The Proms are great... shame about some of the audience

Went along to The Proms last week - although it's mainly rock'n'roll that is in the spotlight whenever music is discussed on giroscope, I'm partial to a bit of the old classical (most of it, anyway). Prom 18 was the one we went to - Delius's Song of Summer, Tippett's Triple Concerto and Vaughan Williams's Symphony No 5. All the pieces were great and well performed. The Delius and Vaughan Williams pieces were pastoral and quite approachable (an avant garde composer and contemporary of VW once dismissed him as 'cowpat music' but I do think that's very unfair). The Tippett was a much more '20th century' sounding piece - dissonant, challenging, not taking it lying down. As the reviews on the BBC site for this Prom show, some people in the audience found the juxtaposition of two different styles of composer too challenging to take. For example, here's a review by James Dixon:


First, Delius. A magical piece, which should by rights be a Proms staple. Then Tippett, and the problems began. I don't know if new Proms controller Roger Wright reads this page, or if anyone in contact with him does, but if so can I tactfully suggest such sharply juxtaposed programming has long outstayed its welcome. I have tolerated some pretty bizarre clashes in the past - Maderna and Tchaikovsky, Nancarrow and Bernstein - but this really was the worst yet. I am nearing 40. I have had time to work out roughly what I do and do not like. Having struggled with Tippett in the past, I decided to give him one last go, but like fellow critic 'Steve', I found the only pleasure came from the realisation I need never suffer this arid chaos again. I believe the majority of the audience felt likewise. The applause spoke of admiration for the soloists' technical accomplishment, but little else. Faces of bemused disappointment predominated in the bars during the interval.
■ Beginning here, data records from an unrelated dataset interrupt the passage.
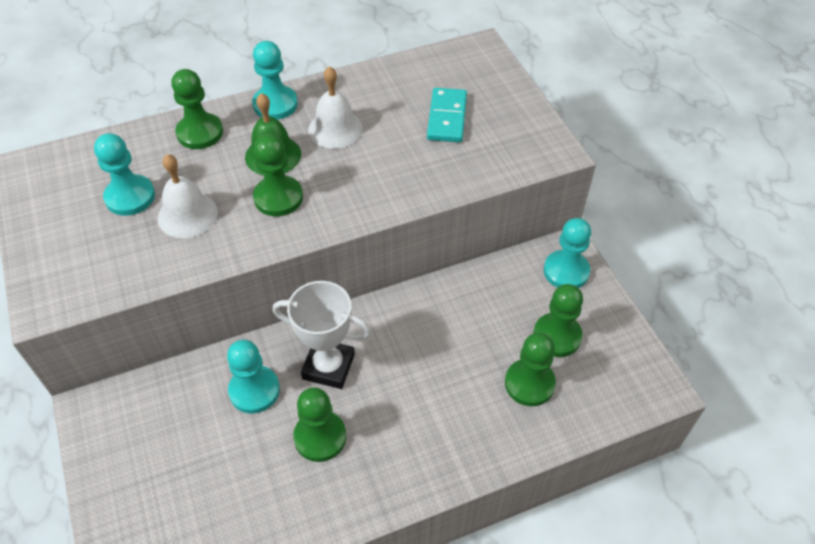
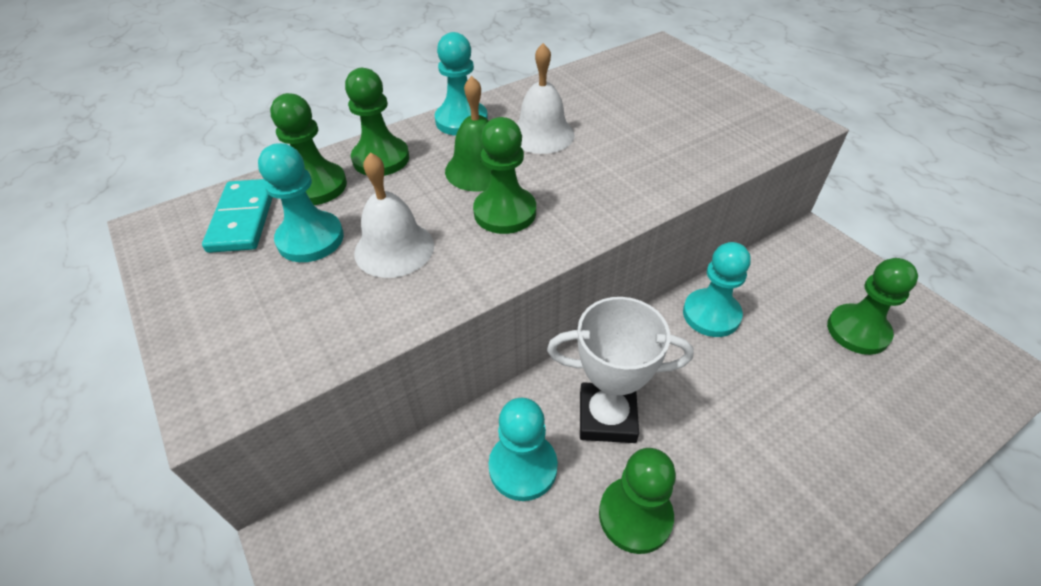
camera: 10 degrees left, 5 degrees down
(447, 117) = (661, 108): turquoise domino -> turquoise domino (243, 218)
(529, 383) = (859, 392): green pawn -> green pawn (316, 186)
(566, 271) = (826, 260): turquoise pawn -> turquoise pawn (711, 314)

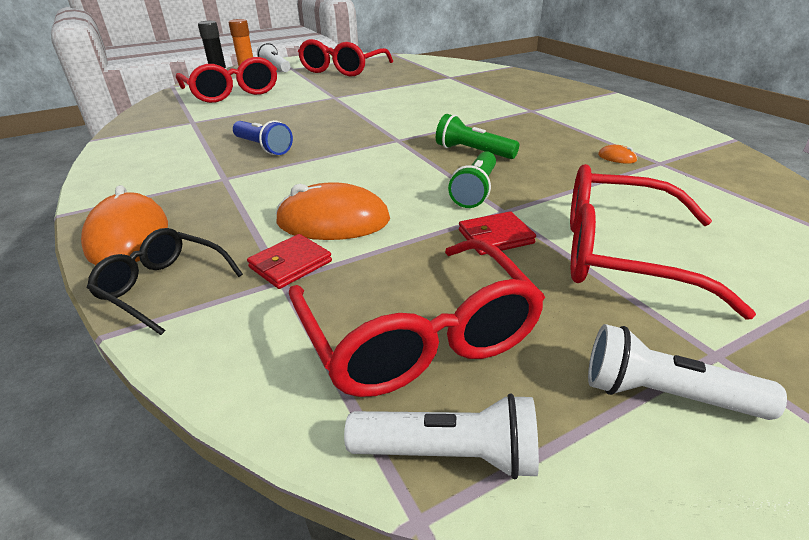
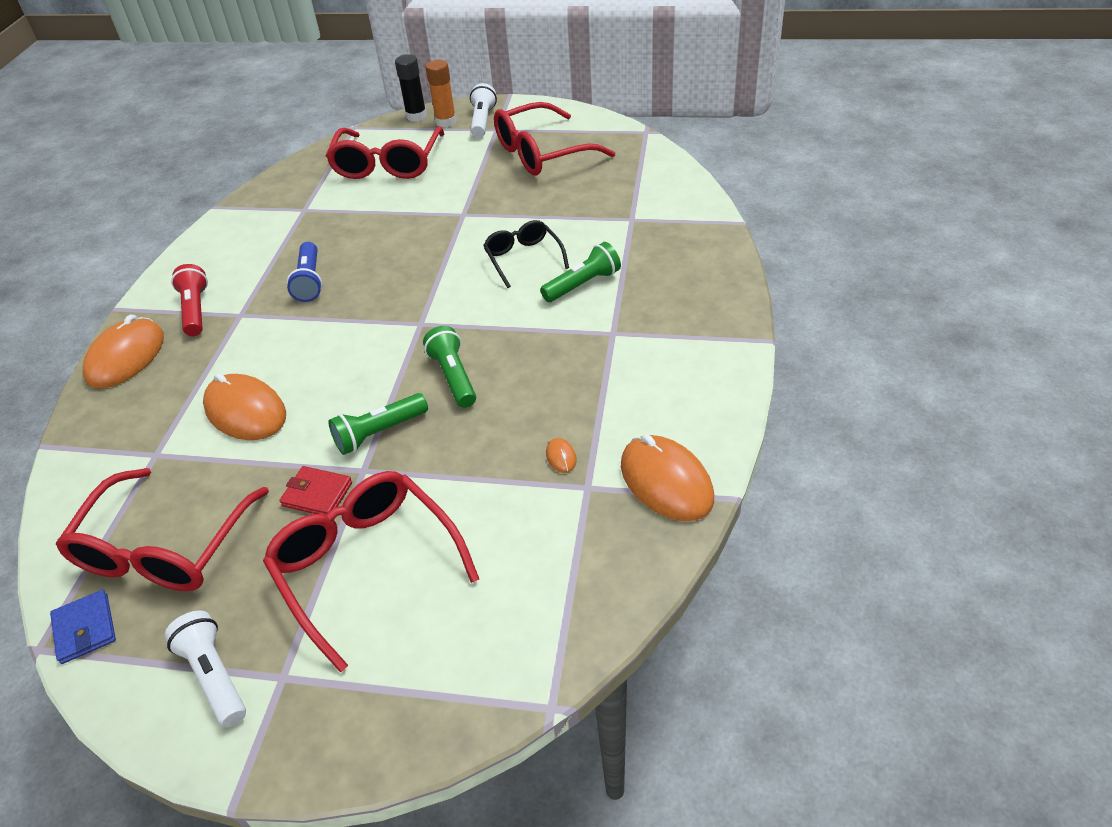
camera: 40 degrees right, 10 degrees up
(164, 287) = (98, 422): black glasses -> black glasses (524, 259)
(169, 189) = (196, 310): none -> red flashlight
(290, 264) = (174, 442): red wallet -> none
(449, 454) = (85, 629): white flashlight -> blue wallet
(474, 100) = (583, 285): none -> green flashlight
(692, 146) = (666, 482): none -> orange mouse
Genuinely catholic (schizophrenic?) musical personalities in the Rattle-Kenyon mode are very rare, and this policy of 'you can have your Beethoven when you've eaten up your nice Birtwistle' is patronizing in the extreme.
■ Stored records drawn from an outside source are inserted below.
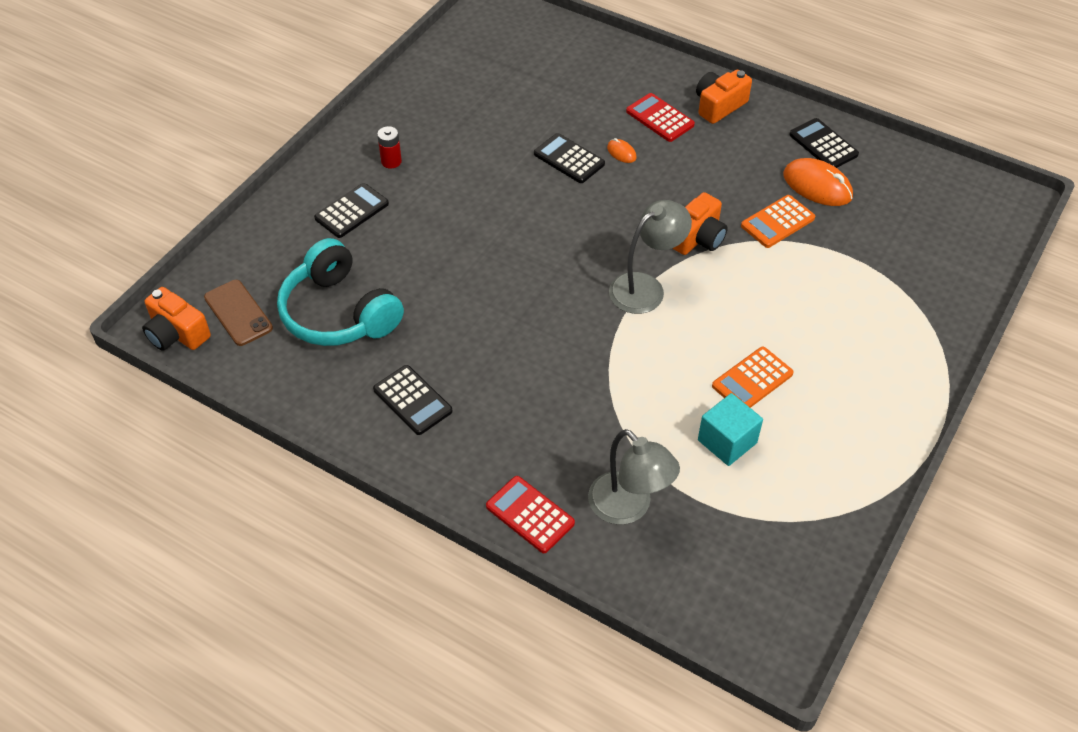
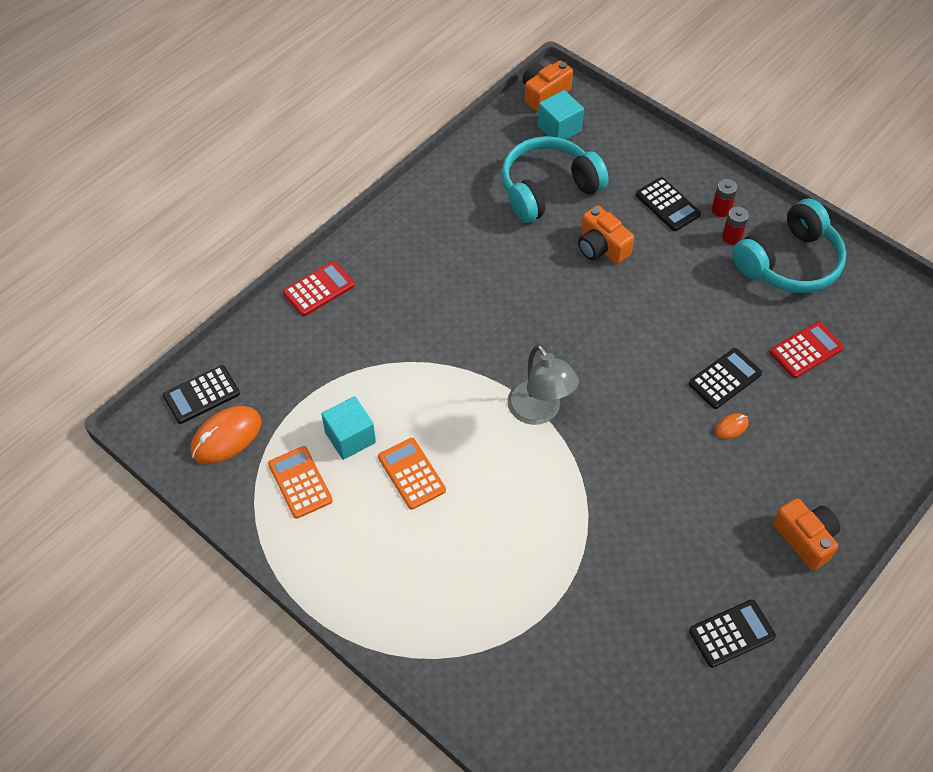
camera: 100 degrees right, 5 degrees up
(238, 313) = (559, 128): brown phone -> turquoise cube
(354, 170) = (721, 210): none -> red battery
(412, 400) = (446, 228): black calculator -> black calculator (201, 395)
(418, 121) = (789, 263): none -> turquoise headphones
(628, 507) = (306, 354): grey lamp -> none
(659, 118) = (785, 474): red calculator -> red calculator (806, 350)
(697, 238) = (598, 469): orange camera -> orange camera (601, 247)
(777, 222) = (611, 550): orange calculator -> orange calculator (300, 482)
(817, 186) = (663, 606): orange mouse -> orange mouse (226, 437)

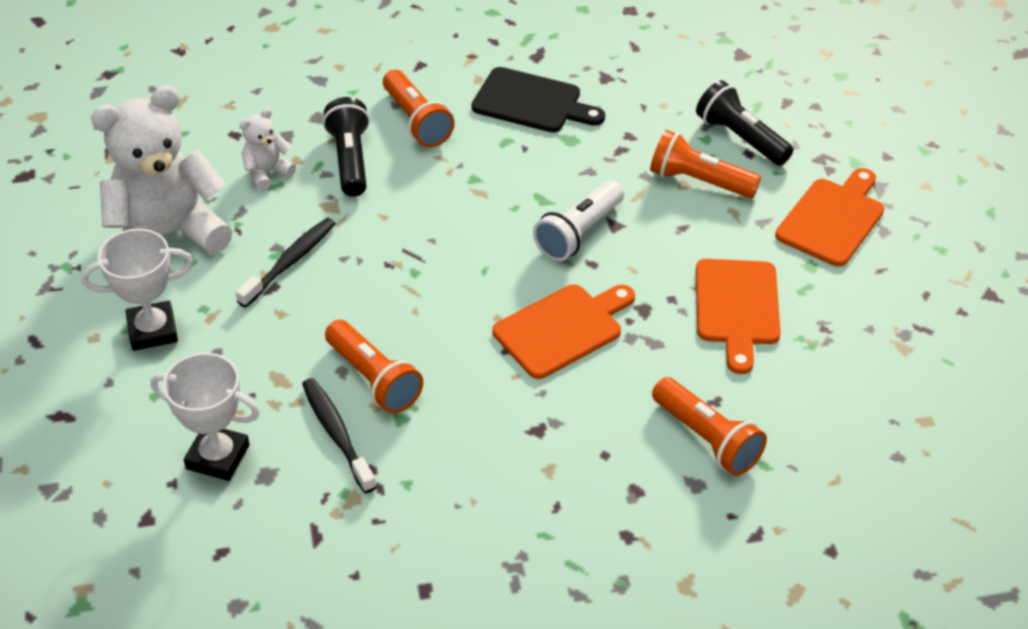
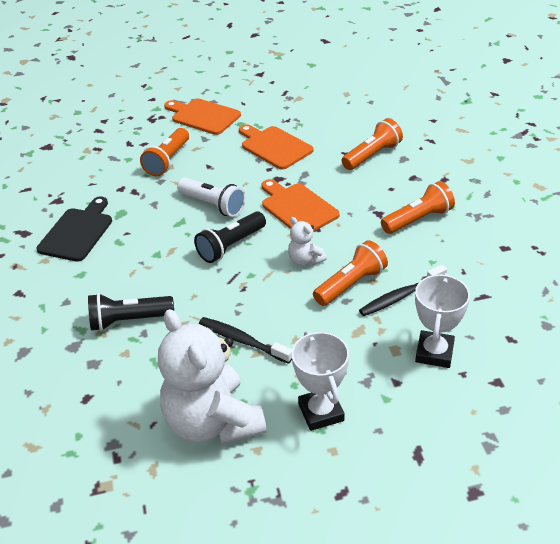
camera: 90 degrees left, 5 degrees down
(267, 173) = (139, 369): white teddy bear -> white teddy bear (305, 260)
(416, 121) = (88, 288): orange flashlight -> orange flashlight (418, 219)
(737, 307) = (274, 147): orange cutting board -> orange cutting board turned 135 degrees counterclockwise
(740, 138) = (129, 146): black flashlight -> black flashlight (230, 246)

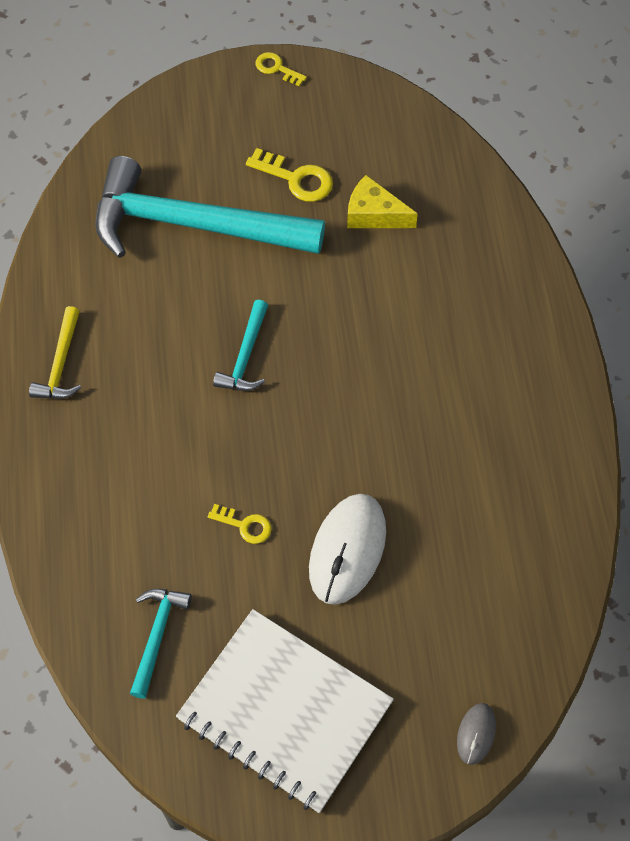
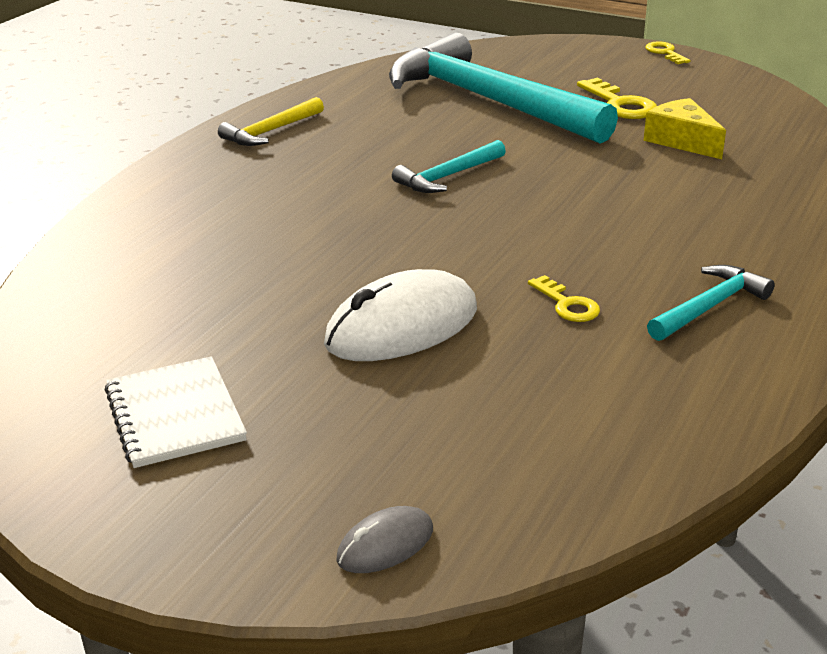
camera: 35 degrees right, 30 degrees down
(157, 636) = (124, 306): turquoise hammer -> turquoise hammer (710, 307)
(245, 525) = (312, 270): yellow key -> yellow key (567, 304)
(284, 712) = (174, 415): white notebook -> white notebook, size x0.56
What's "patronizing in the extreme" is the suggestion that the Proms audience is too bone-headed to appreciate more than one style of classical composition on the same night. Why don't people like Mr Dixon and 'fellow critic Steve' go home and listen to Classic FM or their Haydn box sets if they don't want to hear something innovative? Who says Birtwhistle is the thing you have to sit through in order to listen to Beethoven? For me, it would probably be the other way round. Birtwhistle is certainly not an easy listen, but I'd rather stick my head in the washing machine than listen to an early Beethoven symphony. I would also advance the thesis that the washing machine has somewhat more musical merit than early Beethoven. And where the hell were these 'bemused faces in the bars during the interval'? I think it was only people who'd looked at the prices - £3.90 for a can of draughtflow Guiness ferchrissakes! Now that is the real outrage.
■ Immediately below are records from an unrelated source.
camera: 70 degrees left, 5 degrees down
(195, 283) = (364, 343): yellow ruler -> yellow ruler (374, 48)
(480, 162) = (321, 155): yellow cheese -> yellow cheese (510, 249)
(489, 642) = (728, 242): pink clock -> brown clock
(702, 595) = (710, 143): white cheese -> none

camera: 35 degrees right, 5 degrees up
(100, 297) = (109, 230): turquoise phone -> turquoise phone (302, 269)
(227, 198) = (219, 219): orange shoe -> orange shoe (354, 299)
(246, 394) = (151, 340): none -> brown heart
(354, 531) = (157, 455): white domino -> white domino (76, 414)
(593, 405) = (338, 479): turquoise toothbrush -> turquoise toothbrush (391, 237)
Four days earlier, the European premiere of Brett Dean's Vexation and Devotions, paired with Beethoven's 7th Symphony, attracted similar criticism on the BBC site. This is a fantastic piece which uses recorded messages from call centre phone lines - "your call is very important to us... please hold" juxtaposed with some harmonically challenging orchestral and choral lines to make a statement about the sheer insanity of modern living. The most amusing review I found wasn't even about the music - it was about the way the orchestra and conductor dressed:

Proms 13 and 14.Musicians' dress is not unimportant in the presentation of music at public performances. Sadly, the dreary black shirt and black tie of the BBC Symphony Orchestra detracted from their superb perfomance of Beethoven's 7th Symphony, - a situation made worse by the conductor, (David Robertson) with his lack of even a black tie to his casual black shirt. If his orchestra is made to dress properly in white shirt and tie, why can't he?

The Haydn concert the very next day saw the choir, orchestra and soloists superbly dressed in white tie for men, and black dresses for ladies, with the lady soloist in a beautiful concert gown, with a sparkling necklace. Oh dear, what did the conductor,(Sir Roger Norrington) wear? A crumpled black jacket buttoned up to the neck - (no tie of course) - which he immediately tore open three minutes into the concert. Most concert-goers expect a dress code befitting the grandeur of Classical music. Why do conductors arrogantly scorn the dress code of their musicians? What are they trying to tell us, and why should they be allowed to do so? While I'm at it, please put the BBC's magnificent Symphony Orchestra back again into formal evening dress with white tie and tails?


I give up, I really do. The Proms - Great concerts pretty much every time, but can someone do something about some of the audience?